Work to complete ::
Every entry below should be printed again exactly as it reads.

Records from a data source
#####

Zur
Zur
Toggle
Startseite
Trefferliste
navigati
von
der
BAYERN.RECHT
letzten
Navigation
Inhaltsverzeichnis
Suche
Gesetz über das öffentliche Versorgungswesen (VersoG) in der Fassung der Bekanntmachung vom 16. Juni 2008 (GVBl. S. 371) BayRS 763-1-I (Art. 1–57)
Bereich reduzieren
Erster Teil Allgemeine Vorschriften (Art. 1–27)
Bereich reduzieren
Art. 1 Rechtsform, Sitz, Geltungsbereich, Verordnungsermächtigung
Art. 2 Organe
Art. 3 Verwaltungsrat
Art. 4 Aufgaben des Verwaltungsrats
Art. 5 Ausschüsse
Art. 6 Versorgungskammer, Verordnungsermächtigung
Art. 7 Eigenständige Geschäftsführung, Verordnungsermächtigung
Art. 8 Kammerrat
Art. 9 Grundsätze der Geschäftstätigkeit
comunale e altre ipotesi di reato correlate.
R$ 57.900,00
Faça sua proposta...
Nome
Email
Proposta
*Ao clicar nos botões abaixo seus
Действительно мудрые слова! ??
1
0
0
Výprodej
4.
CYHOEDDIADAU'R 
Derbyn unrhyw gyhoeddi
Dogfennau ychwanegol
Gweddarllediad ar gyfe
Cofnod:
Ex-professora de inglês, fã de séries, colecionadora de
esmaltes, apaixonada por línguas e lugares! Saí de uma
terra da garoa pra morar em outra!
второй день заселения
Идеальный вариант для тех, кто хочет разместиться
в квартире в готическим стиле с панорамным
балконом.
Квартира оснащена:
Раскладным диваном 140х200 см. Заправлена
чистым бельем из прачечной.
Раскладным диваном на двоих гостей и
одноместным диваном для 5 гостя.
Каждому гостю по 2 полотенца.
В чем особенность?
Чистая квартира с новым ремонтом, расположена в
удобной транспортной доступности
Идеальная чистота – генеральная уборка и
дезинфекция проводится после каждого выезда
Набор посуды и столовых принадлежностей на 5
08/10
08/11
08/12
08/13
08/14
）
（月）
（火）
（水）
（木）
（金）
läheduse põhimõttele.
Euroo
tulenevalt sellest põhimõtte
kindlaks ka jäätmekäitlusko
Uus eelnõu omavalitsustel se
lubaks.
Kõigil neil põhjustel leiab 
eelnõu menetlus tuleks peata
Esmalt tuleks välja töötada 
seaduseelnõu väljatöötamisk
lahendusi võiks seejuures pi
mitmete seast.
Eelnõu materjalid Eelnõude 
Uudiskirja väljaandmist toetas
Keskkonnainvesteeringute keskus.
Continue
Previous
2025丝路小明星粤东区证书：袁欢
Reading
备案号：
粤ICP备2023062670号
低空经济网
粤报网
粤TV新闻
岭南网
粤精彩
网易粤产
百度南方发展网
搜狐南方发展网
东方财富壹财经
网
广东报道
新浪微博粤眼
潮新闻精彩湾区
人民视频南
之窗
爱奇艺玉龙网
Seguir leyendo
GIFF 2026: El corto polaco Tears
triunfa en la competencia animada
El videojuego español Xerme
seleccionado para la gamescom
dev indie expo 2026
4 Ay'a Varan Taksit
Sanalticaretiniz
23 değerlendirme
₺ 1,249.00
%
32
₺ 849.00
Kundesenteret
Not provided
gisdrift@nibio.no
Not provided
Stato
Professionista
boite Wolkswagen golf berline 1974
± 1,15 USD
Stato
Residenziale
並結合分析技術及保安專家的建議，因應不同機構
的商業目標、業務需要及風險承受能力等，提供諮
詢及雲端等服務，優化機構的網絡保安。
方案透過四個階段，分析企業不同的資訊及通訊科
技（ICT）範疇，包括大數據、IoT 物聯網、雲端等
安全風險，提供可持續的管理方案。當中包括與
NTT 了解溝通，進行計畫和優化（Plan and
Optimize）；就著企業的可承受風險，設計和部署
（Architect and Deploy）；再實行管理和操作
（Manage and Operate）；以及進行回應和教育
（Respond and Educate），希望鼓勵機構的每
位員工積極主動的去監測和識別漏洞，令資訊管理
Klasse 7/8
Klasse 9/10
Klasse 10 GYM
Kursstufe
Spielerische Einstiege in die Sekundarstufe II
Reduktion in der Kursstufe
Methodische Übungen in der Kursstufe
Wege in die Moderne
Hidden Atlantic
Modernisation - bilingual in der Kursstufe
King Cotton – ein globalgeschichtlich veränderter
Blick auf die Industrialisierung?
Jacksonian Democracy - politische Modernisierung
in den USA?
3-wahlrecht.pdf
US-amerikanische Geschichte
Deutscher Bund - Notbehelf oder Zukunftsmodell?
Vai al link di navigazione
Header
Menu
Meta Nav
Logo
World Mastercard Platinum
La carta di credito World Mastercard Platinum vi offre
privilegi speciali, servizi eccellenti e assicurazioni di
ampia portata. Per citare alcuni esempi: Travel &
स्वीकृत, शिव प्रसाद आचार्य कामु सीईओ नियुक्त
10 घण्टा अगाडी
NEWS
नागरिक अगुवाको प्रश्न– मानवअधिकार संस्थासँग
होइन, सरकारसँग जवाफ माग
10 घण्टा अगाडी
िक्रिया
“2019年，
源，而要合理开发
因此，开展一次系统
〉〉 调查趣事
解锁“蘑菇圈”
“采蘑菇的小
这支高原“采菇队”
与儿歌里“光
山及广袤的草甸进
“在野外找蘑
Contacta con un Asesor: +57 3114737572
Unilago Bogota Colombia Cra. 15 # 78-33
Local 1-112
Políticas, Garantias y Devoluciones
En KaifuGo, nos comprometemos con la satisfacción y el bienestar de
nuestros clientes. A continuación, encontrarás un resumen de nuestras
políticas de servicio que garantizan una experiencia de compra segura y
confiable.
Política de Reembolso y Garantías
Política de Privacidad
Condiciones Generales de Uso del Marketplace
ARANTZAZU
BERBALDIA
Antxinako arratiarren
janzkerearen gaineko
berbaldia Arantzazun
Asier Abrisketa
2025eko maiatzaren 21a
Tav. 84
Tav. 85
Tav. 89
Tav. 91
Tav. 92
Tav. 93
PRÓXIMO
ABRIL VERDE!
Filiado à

#####

Problem solution ::
Zur
Zur
Toggle
Startseite
Trefferliste
navigati
von
der
BAYERN.RECHT
letzten
Navigation
Inhaltsverzeichnis
Suche
Gesetz über das öffentliche Versorgungswesen (VersoG) in der Fassung der Bekanntmachung vom 16. Juni 2008 (GVBl. S. 371) BayRS 763-1-I (Art. 1–57)
Bereich reduzieren
Erster Teil Allgemeine Vorschriften (Art. 1–27)
Bereich reduzieren
Art. 1 Rechtsform, Sitz, Geltungsbereich, Verordnungsermächtigung
Art. 2 Organe
Art. 3 Verwaltungsrat
Art. 4 Aufgaben des Verwaltungsrats
Art. 5 Ausschüsse
Art. 6 Versorgungskammer, Verordnungsermächtigung
Art. 7 Eigenständige Geschäftsführung, Verordnungsermächtigung
Art. 8 Kammerrat
Art. 9 Grundsätze der Geschäftstätigkeit
comunale e altre ipotesi di reato correlate.
R$ 57.900,00
Faça sua proposta...
Nome
Email
Proposta
*Ao clicar nos botões abaixo seus
Действительно мудрые слова! ??
1
0
0
Výprodej
4.
CYHOEDDIADAU'R 
Derbyn unrhyw gyhoeddi
Dogfennau ychwanegol
Gweddarllediad ar gyfe
Cofnod:
Ex-professora de inglês, fã de séries, colecionadora de
esmaltes, apaixonada por línguas e lugares! Saí de uma
terra da garoa pra morar em outra!
второй день заселения
Идеальный вариант для тех, кто хочет разместиться
в квартире в готическим стиле с панорамным
балконом.
Квартира оснащена:
Раскладным диваном 140х200 см. Заправлена
чистым бельем из прачечной.
Раскладным диваном на двоих гостей и
одноместным диваном для 5 гостя.
Каждому гостю по 2 полотенца.
В чем особенность?
Чистая квартира с новым ремонтом, расположена в
удобной транспортной доступности
Идеальная чистота – генеральная уборка и
дезинфекция проводится после каждого выезда
Набор посуды и столовых принадлежностей на 5
08/10
08/11
08/12
08/13
08/14
）
（月）
（火）
（水）
（木）
（金）
läheduse põhimõttele.
Euroo
tulenevalt sellest põhimõtte
kindlaks ka jäätmekäitlusko
Uus eelnõu omavalitsustel se
lubaks.
Kõigil neil põhjustel leiab 
eelnõu menetlus tuleks peata
Esmalt tuleks välja töötada 
seaduseelnõu väljatöötamisk
lahendusi võiks seejuures pi
mitmete seast.
Eelnõu materjalid Eelnõude 
Uudiskirja väljaandmist toetas
Keskkonnainvesteeringute keskus.
Continue
Previous
2025丝路小明星粤东区证书：袁欢
Reading
备案号：
粤ICP备2023062670号
低空经济网
粤报网
粤TV新闻
岭南网
粤精彩
网易粤产
百度南方发展网
搜狐南方发展网
东方财富壹财经
网
广东报道
新浪微博粤眼
潮新闻精彩湾区
人民视频南
之窗
爱奇艺玉龙网
Seguir leyendo
GIFF 2026: El corto polaco Tears
triunfa en la competencia animada
El videojuego español Xerme
seleccionado para la gamescom
dev indie expo 2026
4 Ay'a Varan Taksit
Sanalticaretiniz
23 değerlendirme
₺ 1,249.00
%
32
₺ 849.00
Kundesenteret
Not provided
gisdrift@nibio.no
Not provided
Stato
Professionista
boite Wolkswagen golf berline 1974
± 1,15 USD
Stato
Residenziale
並結合分析技術及保安專家的建議，因應不同機構
的商業目標、業務需要及風險承受能力等，提供諮
詢及雲端等服務，優化機構的網絡保安。
方案透過四個階段，分析企業不同的資訊及通訊科
技（ICT）範疇，包括大數據、IoT 物聯網、雲端等
安全風險，提供可持續的管理方案。當中包括與
NTT 了解溝通，進行計畫和優化（Plan and
Optimize）；就著企業的可承受風險，設計和部署
（Architect and Deploy）；再實行管理和操作
（Manage and Operate）；以及進行回應和教育
（Respond and Educate），希望鼓勵機構的每
位員工積極主動的去監測和識別漏洞，令資訊管理
Klasse 7/8
Klasse 9/10
Klasse 10 GYM
Kursstufe
Spielerische Einstiege in die Sekundarstufe II
Reduktion in der Kursstufe
Methodische Übungen in der Kursstufe
Wege in die Moderne
Hidden Atlantic
Modernisation - bilingual in der Kursstufe
King Cotton – ein globalgeschichtlich veränderter
Blick auf die Industrialisierung?
Jacksonian Democracy - politische Modernisierung
in den USA?
3-wahlrecht.pdf
US-amerikanische Geschichte
Deutscher Bund - Notbehelf oder Zukunftsmodell?
Vai al link di navigazione
Header
Menu
Meta Nav
Logo
World Mastercard Platinum
La carta di credito World Mastercard Platinum vi offre
privilegi speciali, servizi eccellenti e assicurazioni di
ampia portata. Per citare alcuni esempi: Travel &
स्वीकृत, शिव प्रसाद आचार्य कामु सीईओ नियुक्त
10 घण्टा अगाडी
NEWS
नागरिक अगुवाको प्रश्न– मानवअधिकार संस्थासँग
होइन, सरकारसँग जवाफ माग
10 घण्टा अगाडी
िक्रिया
“2019年，
源，而要合理开发
因此，开展一次系统
〉〉 调查趣事
解锁“蘑菇圈”
“采蘑菇的小
这支高原“采菇队”
与儿歌里“光
山及广袤的草甸进
“在野外找蘑
Contacta con un Asesor: +57 3114737572
Unilago Bogota Colombia Cra. 15 # 78-33
Local 1-112
Políticas, Garantias y Devoluciones
En KaifuGo, nos comprometemos con la satisfacción y el bienestar de
nuestros clientes. A continuación, encontrarás un resumen de nuestras
políticas de servicio que garantizan una experiencia de compra segura y
confiable.
Política de Reembolso y Garantías
Política de Privacidad
Condiciones Generales de Uso del Marketplace
ARANTZAZU
BERBALDIA
Antxinako arratiarren
janzkerearen gaineko
berbaldia Arantzazun
Asier Abrisketa
2025eko maiatzaren 21a
Tav. 84
Tav. 85
Tav. 89
Tav. 91
Tav. 92
Tav. 93
PRÓXIMO
ABRIL VERDE!
Filiado à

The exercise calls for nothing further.